白椿大驚失色,摸索着往前面走,果然順着路摸到了潮濕冰涼的河水,她當下便氣不打一處來,哪裡還不知道,她們是被人耍了!
白椿忍着令人做嘔的味道去渾水裡面撈阿燕,那姑娘正一面撲騰一面低聲尖叫。
“水,啊不對,好多血啊啊啊,嗚嗚嗚啊,我腳底下是什麼東西那麼鋒利!阿純恩人咕嘟咕嘟…救我!”
與此同時,岸上那個一開始為她們指路的婦人哈哈大笑起來,尖聲尖氣的回答白椿之前提出的問題。
“這兒是羅刹娑地獄!”
“是逃不掉的可畏之所,是懲戒之所,食女人之所!”
“進了這地方的女人都要死,都要!”
她癫狂的笑,話音裡卻不知何時帶上來一點哭腔,哀婉凄厲。
白椿眼皮一跳,這些話真是不吉利,于是她把阿燕費心拉上來後便暫時不管她了,氣匆匆,要去找着婦人讨個公道,做什麼動搖人心!
阿燕也跌跌撞撞的跟着她走,她眼前蒙着的薄紗早就在掙紮時撕扯下來了,于是這會兒倒也還是算能看得清楚的。
之前這位婦人說她在原地站着活動筋骨,可是眼下白椿和阿燕真正看見了人,卻突然同時渾身一顫。
這個人…她沒有腿。
循着聲音發出方向走,出現在兩人面前的,是個衣衫破爛的蓬頭女人。
她被固定在一座十字型木刑具上,雙手被迫拉開到極緻,虎口被鐵釘子壓在木闆中央,往下蜿蜒出一道長長的血痕。
臉上僅有些鞭痕,上半身也好似看不出來其它慘狀,可是略微一掃視就能讓人發現這婦人身上的不妥之處:破舊的布條下,是空蕩蕩的稻草。
她的腿被整根砍了下來,隻在腰部以下連接處還剩着些許肉瘤。
…白椿震驚地說不出話來,她嘴裡原先氣勢洶洶的話語也隻是囫囵的轉了個圈,不自覺在那低聲重複道:“幹什麼幹什麼,到底是想幹什麼,怎麼就逮着人欺負呢…”
阿燕被眼前這慘痛的一幕和周圍血腥的環境刺激的跌坐在地,瑟瑟發抖,她從來不知道看似富貴繁華的荊州還有這等苦厄之所。
誰料刑架上的女人聽了她這話,又觀察了一番兩人的衣着打扮和神态,反而先不敢置信的開口了:“你們竟全然不知此處的位置擺放,還傻乎乎的往水牢裡跳,神色也都是肝膽欲裂之狀,難道、難道你們真是誤入此地的?!”
“我們真是啊!”白椿順着她的話說了一句,這時候回過神來想起些不妥,又補充道:“準确的說是她在測靈石旁被誣陷抓了進來,我路見不平拔刀相助而已。

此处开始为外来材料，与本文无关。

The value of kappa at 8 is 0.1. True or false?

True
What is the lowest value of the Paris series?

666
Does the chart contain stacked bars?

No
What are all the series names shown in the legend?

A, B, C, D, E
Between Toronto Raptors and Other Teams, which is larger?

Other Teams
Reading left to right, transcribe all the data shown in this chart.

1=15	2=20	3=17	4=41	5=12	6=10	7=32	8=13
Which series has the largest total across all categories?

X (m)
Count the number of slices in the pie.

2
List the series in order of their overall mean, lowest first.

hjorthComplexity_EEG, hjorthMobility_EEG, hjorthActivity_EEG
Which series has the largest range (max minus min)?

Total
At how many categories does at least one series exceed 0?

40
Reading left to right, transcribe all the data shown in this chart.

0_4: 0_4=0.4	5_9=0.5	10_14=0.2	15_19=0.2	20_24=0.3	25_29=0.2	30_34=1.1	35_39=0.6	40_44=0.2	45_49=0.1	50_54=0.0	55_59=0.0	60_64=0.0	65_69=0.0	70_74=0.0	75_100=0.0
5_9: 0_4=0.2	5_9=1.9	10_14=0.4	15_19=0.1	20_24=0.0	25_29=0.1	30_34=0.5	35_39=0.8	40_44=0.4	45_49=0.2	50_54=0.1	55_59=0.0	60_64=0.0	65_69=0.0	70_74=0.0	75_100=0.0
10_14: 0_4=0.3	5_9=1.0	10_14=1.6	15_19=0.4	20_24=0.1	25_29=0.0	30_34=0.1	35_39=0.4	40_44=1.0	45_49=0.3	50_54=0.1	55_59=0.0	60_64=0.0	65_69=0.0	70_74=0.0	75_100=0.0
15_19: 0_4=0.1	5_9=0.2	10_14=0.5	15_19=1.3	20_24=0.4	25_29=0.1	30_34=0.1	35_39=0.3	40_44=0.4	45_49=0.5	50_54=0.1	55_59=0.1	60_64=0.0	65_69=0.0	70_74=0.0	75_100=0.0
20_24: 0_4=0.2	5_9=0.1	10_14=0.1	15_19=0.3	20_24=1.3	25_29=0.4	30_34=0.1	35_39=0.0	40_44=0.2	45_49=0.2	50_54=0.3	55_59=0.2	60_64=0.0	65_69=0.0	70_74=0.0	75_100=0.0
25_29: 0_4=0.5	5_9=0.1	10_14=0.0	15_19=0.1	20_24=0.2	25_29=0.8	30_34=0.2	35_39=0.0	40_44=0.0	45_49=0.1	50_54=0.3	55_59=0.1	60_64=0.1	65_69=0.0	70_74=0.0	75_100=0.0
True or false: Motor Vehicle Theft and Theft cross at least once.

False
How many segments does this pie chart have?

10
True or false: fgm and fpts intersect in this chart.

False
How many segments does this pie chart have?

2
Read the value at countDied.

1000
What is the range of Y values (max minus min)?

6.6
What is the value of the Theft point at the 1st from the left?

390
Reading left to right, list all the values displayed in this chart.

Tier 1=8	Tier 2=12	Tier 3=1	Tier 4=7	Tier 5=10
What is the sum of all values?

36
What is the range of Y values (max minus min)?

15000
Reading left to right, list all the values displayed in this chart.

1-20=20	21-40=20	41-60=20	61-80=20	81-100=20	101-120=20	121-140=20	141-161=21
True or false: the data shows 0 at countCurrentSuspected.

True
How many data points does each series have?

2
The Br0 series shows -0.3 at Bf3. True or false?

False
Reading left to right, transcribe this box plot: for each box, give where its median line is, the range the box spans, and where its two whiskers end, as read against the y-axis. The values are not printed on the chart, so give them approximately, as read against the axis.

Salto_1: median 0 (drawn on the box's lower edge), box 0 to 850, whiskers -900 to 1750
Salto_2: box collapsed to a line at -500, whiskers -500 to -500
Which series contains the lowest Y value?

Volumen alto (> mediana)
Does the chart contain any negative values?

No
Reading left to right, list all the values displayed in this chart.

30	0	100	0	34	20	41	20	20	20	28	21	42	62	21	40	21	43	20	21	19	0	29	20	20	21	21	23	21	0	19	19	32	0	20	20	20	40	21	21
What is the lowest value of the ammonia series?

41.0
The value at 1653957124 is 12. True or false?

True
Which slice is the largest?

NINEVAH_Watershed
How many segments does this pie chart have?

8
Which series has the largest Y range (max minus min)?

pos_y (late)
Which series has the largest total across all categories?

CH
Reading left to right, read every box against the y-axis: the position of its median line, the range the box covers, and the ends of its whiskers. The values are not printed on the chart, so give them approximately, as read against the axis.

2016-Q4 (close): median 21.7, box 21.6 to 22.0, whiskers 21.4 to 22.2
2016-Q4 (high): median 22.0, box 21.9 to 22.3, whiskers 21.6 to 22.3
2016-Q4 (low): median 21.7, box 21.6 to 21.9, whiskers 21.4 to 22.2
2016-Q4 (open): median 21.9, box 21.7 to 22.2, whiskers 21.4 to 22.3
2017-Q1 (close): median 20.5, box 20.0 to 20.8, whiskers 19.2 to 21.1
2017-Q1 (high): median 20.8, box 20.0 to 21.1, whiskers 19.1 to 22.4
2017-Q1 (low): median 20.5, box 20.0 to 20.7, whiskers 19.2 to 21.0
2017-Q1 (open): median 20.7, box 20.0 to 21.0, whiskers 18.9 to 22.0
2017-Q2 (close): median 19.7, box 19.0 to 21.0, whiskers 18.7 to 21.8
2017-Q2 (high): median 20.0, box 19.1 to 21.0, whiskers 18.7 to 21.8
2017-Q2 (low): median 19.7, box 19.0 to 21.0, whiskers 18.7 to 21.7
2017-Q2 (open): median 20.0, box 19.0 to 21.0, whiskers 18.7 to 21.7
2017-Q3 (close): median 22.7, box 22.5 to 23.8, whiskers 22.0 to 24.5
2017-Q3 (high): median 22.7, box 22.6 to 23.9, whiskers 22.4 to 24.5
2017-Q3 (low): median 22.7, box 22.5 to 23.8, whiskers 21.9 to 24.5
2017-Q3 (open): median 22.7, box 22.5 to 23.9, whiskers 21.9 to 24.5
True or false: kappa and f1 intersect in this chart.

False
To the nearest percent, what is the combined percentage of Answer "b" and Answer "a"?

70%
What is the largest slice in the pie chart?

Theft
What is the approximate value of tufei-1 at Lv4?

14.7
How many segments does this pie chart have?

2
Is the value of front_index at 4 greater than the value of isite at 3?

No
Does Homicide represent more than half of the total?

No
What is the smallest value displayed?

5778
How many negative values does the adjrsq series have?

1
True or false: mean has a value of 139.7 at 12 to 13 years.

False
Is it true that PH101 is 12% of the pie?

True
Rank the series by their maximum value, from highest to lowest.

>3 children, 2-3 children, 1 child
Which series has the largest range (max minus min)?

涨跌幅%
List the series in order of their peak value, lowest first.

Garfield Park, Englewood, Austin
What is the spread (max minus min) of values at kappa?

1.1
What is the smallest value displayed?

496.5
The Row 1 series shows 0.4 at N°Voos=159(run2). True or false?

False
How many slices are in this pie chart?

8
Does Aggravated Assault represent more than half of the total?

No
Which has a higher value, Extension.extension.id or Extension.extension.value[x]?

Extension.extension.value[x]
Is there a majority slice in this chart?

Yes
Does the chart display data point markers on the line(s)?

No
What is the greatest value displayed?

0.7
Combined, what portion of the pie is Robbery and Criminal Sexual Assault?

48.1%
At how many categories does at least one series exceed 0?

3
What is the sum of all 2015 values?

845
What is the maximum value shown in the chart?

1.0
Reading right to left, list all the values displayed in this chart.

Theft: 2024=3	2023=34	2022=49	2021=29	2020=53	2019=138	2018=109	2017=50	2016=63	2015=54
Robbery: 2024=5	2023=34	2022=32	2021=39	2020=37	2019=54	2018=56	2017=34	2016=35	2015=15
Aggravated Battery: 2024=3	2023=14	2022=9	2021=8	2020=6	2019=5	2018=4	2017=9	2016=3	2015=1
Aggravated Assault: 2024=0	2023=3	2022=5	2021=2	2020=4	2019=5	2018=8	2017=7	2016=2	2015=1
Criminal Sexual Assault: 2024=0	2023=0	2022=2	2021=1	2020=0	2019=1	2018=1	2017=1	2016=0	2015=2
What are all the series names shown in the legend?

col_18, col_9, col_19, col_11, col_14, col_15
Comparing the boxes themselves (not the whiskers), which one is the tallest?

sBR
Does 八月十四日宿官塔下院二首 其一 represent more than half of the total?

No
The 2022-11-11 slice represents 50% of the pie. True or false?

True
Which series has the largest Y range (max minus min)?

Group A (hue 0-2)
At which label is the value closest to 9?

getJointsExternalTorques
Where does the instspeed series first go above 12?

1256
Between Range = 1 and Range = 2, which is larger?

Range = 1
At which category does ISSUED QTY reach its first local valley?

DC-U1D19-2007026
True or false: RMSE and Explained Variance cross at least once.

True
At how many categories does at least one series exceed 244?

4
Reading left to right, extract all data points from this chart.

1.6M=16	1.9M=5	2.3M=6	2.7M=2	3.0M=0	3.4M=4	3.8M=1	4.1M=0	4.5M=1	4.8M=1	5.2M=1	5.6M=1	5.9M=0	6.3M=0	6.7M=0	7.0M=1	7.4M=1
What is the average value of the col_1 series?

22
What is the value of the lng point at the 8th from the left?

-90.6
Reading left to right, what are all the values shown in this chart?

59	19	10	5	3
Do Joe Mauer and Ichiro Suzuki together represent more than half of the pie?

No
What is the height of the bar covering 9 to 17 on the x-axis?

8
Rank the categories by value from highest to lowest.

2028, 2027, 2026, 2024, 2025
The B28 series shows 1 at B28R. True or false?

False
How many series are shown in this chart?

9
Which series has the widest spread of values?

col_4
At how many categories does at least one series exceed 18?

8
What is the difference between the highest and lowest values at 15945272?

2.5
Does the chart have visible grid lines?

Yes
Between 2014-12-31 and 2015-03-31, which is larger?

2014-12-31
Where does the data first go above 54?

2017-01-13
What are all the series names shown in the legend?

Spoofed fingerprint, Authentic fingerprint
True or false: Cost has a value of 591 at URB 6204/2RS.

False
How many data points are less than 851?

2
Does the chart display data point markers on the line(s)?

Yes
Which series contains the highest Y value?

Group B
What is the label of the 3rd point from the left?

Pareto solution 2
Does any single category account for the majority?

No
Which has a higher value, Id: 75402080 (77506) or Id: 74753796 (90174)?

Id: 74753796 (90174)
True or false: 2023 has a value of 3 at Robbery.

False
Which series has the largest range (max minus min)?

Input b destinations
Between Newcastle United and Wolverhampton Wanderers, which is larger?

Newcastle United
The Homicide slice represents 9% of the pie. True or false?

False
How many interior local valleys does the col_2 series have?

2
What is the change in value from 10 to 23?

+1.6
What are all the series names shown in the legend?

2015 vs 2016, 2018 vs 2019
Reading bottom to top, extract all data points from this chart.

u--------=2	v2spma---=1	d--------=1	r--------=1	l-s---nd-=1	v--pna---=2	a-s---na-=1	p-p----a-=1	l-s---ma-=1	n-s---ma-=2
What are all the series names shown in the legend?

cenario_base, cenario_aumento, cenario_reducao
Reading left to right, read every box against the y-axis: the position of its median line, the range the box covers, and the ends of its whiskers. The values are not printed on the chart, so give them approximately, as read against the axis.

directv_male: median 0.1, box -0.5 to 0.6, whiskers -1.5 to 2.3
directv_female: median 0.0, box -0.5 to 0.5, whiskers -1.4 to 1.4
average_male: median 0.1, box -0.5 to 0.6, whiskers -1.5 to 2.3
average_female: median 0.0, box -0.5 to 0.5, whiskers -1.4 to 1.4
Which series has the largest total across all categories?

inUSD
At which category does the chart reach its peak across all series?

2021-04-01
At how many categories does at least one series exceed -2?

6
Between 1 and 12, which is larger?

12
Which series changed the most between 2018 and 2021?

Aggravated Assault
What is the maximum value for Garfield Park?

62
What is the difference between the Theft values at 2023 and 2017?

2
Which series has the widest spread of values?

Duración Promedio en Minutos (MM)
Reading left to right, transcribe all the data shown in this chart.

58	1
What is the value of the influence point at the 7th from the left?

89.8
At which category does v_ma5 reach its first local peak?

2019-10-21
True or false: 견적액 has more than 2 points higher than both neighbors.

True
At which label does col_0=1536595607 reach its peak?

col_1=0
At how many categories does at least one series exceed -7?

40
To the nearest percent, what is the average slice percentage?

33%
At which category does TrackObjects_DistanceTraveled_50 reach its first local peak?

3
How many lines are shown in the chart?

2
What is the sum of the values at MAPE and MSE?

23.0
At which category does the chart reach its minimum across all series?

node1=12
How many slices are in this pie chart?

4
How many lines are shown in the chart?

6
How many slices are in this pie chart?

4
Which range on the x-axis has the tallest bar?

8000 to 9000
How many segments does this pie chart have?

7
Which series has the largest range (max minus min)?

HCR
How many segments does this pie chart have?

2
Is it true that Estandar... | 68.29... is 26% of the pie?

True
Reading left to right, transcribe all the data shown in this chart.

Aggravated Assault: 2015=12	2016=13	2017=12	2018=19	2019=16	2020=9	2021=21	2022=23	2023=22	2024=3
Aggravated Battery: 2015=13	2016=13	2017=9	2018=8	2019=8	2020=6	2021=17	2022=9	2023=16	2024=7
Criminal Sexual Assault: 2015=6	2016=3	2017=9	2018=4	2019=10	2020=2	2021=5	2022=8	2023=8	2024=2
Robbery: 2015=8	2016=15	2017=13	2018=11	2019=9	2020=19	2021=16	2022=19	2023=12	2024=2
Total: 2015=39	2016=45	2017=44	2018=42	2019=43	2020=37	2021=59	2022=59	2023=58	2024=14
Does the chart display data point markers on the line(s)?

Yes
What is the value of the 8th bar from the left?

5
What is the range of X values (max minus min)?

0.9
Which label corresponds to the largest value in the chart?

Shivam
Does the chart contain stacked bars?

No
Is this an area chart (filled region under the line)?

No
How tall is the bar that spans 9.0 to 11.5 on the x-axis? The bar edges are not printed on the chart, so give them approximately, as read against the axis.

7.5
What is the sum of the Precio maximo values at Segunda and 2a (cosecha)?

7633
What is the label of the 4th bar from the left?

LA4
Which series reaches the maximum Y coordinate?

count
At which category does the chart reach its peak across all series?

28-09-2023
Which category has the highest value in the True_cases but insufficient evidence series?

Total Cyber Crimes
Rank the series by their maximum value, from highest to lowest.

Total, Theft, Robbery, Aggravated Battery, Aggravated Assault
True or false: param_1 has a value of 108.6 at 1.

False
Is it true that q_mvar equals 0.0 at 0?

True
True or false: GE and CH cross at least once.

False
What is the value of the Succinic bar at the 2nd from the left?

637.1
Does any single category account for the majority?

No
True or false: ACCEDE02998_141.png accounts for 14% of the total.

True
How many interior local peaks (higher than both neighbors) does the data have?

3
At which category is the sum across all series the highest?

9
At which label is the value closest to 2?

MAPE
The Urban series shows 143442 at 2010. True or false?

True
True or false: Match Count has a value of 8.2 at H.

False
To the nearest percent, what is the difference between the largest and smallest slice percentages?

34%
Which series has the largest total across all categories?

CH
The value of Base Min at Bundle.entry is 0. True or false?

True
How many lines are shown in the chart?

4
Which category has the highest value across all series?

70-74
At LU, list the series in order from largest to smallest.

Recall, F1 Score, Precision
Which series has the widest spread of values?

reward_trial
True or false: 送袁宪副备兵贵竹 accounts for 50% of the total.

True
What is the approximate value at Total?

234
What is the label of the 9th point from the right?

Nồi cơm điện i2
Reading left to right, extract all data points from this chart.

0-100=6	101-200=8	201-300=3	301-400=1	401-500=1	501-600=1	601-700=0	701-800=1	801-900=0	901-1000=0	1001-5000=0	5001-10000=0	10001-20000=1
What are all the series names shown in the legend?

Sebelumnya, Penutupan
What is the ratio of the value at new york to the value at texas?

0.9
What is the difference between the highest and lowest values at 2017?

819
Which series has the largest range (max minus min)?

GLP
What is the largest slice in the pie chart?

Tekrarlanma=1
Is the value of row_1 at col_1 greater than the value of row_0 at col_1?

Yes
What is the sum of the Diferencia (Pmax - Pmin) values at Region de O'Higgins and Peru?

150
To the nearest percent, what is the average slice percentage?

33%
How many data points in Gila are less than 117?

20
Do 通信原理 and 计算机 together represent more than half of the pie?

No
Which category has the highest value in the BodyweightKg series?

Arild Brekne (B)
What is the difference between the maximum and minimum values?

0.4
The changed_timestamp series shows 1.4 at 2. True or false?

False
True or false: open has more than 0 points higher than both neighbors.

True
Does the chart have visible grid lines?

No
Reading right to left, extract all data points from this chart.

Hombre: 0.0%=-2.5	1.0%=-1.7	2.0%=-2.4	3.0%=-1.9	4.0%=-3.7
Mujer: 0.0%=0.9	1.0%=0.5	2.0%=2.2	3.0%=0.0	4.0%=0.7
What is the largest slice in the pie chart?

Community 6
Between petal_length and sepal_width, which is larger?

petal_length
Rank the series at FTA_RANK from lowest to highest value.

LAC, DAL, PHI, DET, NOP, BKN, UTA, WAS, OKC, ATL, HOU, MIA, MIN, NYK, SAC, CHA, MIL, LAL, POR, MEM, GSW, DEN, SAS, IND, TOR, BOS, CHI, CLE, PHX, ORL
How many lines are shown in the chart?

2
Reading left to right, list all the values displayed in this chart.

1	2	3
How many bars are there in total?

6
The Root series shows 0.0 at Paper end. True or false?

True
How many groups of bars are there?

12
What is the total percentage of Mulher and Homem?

”
“……”婦人張了張口,卻隻是沉默。
良久,她無力的歎了口氣,慢悠悠對兩個姑娘道:“這位外州姑娘,你不該進來的。”
“小女孩子被送來這裡…這是她的命,逃不掉的了。”
“你這話什麼意思?”白椿挑眉瞪眼,又連連反問:“你都知道些什麼?你怎麼知道我不是本地人?什麼叫逃不掉的命?”
她環視周圍一圈,氣憤的罵:“草菅人命的混賬玩意兒,都沒有人管管的嗎?!”
婦人凝視着看不清的黑暗,思緒放空,作回憶狀:“我為什麼曉得你不是本地姑娘?很簡單的,我觀你一身靈氣翩然,身上所穿的也是上等法衣,佩戴的飾品芥囊什麼的也皆是上乘,而在如今的荊州,沒有任何姑娘有資格穿戴這些東西,享受這些待遇,哪怕她是大戶人家的小姐們。”
“如你所見,這是專吃女人的鬼地方,自建成以來沒有任何人從這座地下牢籠裡逃出去,最起碼我沒看見過———我已經在這兒待了九年了。”
“哎呀,外面的世界不知道變化得有多大呢?”婦人無端猜測到:“不過我想其實應該也不大,因為每天每天都會有不同的姑娘被送進來。”
“我聽得見,她們的哀嚎。”
她低頭看着個頭還不高的白椿和阿燕,眉目間竟然帶了一點慈悲模樣:“…都還是小姑娘呢。”